The Corner

Too Big to Fail, Once More

Treasury secretary Geithner and Fed chairman Bernanke have unveiled their new plan to give Treasury and the Federal Reserve new powers to regulate troubled non-bank financial institutions that are deemed to be “too big to fail.” Their plan — if approved by Congress — will give the government new powers to seize and re-organize institutions like insurance companies, investment banks, and hedge funds whose collapse might have significant systemic effects. 

Messrs. Bernanke and Geithner claim that such powers, had they been available last September, would have allowed financial authorities to undertake a more orderly unwinding of AIG and to avoid in the future such troubles as have arisen recently regarding payment of bonuses to AIG executives and much larger payments from AIG to its various counterparties to cover credit-default swaps which should have never been sold in the first place. 

Perhaps this is so. However, on the other side, a few contrary observations:

  1. The “too big to fail” doctrine is now being expanded to the point whereby we are no longer sliding down a “slippery slope” toward government management of the financial system — we are plummeting down an ice-covered crevice toward a near inevitable outcome by which credit and investment decisions throughout the economy will be tinged by political influences, primarily by those arising out of the Democratic party. We have already had a small taste of what this will mean via federal intervention in the home-mortgage markets.
  2. There was never a strong case for the rescue of AIG last September. It was not likely that the international economy was going to “melt down” if AIG failed. Executives from Goldman Sachs (AIG’s largest “counterparty” bank) have said that their company was never in jeapardy of failing as a consequence of AIG’s insolvency. This was probably true of other counterparty banks as well. AIG’s liabilities, while large, were not large enough to bring down the financial system. AIG, in contrast to Lehman Brothers, was not a bank at all but an insurance company.
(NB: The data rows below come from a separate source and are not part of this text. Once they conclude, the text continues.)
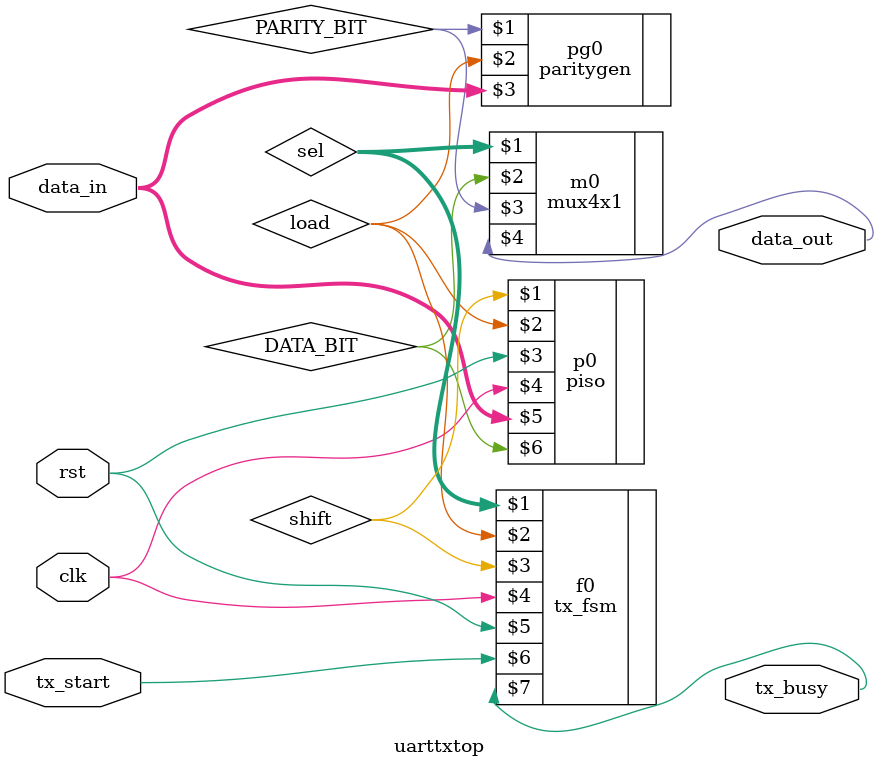
<source format=v>
`timescale 1ns / 1ps


module uarttxtop(data_out,clk,rst,tx_start,data_in,tx_busy);
    output data_out,tx_busy;
    input tx_start,clk,rst;
    input [7:0]data_in;
    
    wire shift,load,DATA_BIT,PARITY_BIT;
    wire [1:0]sel;
    
    tx_fsm f0(sel,load,shift,clk,rst,tx_start,tx_busy);
    piso p0(shift,load,rst,clk,data_in,DATA_BIT);
    paritygen pg0(PARITY_BIT,load,data_in);
    mux4x1 m0(sel,DATA_BIT,PARITY_BIT,data_out);
endmodule

</source>
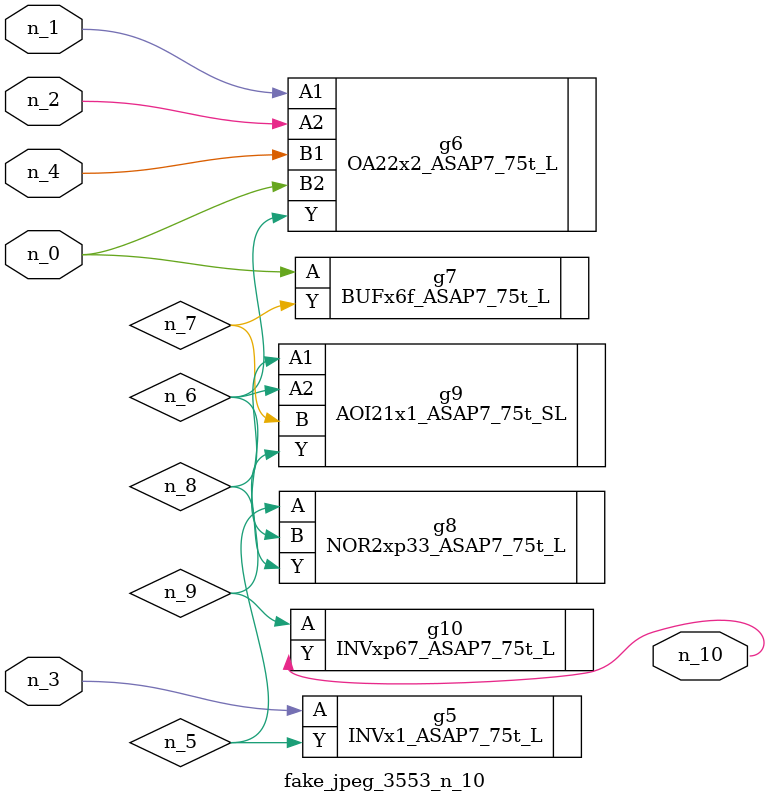
<source format=v>
module fake_jpeg_3553_n_10 (n_3, n_2, n_1, n_0, n_4, n_10);

input n_3;
input n_2;
input n_1;
input n_0;
input n_4;

output n_10;

wire n_8;
wire n_9;
wire n_6;
wire n_5;
wire n_7;

INVx1_ASAP7_75t_L g5 ( 
.A(n_3),
.Y(n_5)
);

OA22x2_ASAP7_75t_L g6 ( 
.A1(n_1),
.A2(n_2),
.B1(n_4),
.B2(n_0),
.Y(n_6)
);

BUFx6f_ASAP7_75t_L g7 ( 
.A(n_0),
.Y(n_7)
);

NOR2xp33_ASAP7_75t_L g8 ( 
.A(n_5),
.B(n_6),
.Y(n_8)
);

AOI21x1_ASAP7_75t_SL g9 ( 
.A1(n_8),
.A2(n_6),
.B(n_7),
.Y(n_9)
);

INVxp67_ASAP7_75t_L g10 ( 
.A(n_9),
.Y(n_10)
);


endmodule
</source>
Bernanke and Paulson were operating in the dark, based on what they were told by bankers who stood most to gain from the rescues.  
  3. Bernanke and Paulson panicked last September and, in the process, threw the national election to the Democrats and established a terrible precedent in the rescue of AIG that has led to embarrassments and now to ever more ambitious missteps.  
  4. Why (as Republican appointees) did they do this? It is hard to say. Paulson, as the former chairman of Goldman, was operating within a Wall Street perspective and with massive conflicts of interest. Bernanke was determined to apply lessons he learned from the Great Depression to a situation that was not at all the same. In the 1930s, banks failed as a consequence of the economic slump, the restrictive-money policies of the Fed, and the unwillingness of central bankers to use their authority to provide liquidity to failing banks. In the present crisis, central banks had sufficient authority already to guarantee inter-bank loans and to provide liquidity to the system in the face of AIG’s insolvency. In any case, the great proportion of banks in the country were solvent at the time and have remained so irrespective of the rescues.
  5. In addition to extending the bad precedent of AIG, Bernanke and Geithner are putting the cart before the horse, focusing on rescues instead of looking to limited regulatory measures that might prevent such collapses in the first place or at least limit their consequences. Here, once again, they appear to be “going to school” on the depression when FDR responded to the crisis by expanding the control of Treasury and the Fed over the banking system — for example, by providing authority to take over and reorganize failing banks. This was an appropriate and timely measure in the context of the period. It does not follow that an extension of this precedent is appropriate today.
  6. It is a mistake to view the bank and AIG rescues as disconnected from new stimulus and budgetary policies. They are in fact intimately connected. Once having rescued Wall Street institutions, Democrats could not say ”no” to their various constituency groups when they came calling for their own new funding. It is hardly a coincidence that the stimulus and the original rescue packages were roughly the same size — $800 billion or thereabouts. It is not possible to provide rescues to large Wall Street institutions without at the same time passing out large sums of money to other politically well-positioned groups in the economy. This is exactly what is happening now. Thus bad policy leads to ever-more dubious policies, to the point where any benefit from the rescues are overweighed by the costs of other policies flowing from them.

There should be a broader discussion of the inter-related issues of “systemic risk” and the “too big to fail” doctrine — particularly as they are used to justify such far-reaching interventions by federal authorities. 

– James Piereson is the former executive director of the John M. Olin Foundation and a contributor to various conservative publications.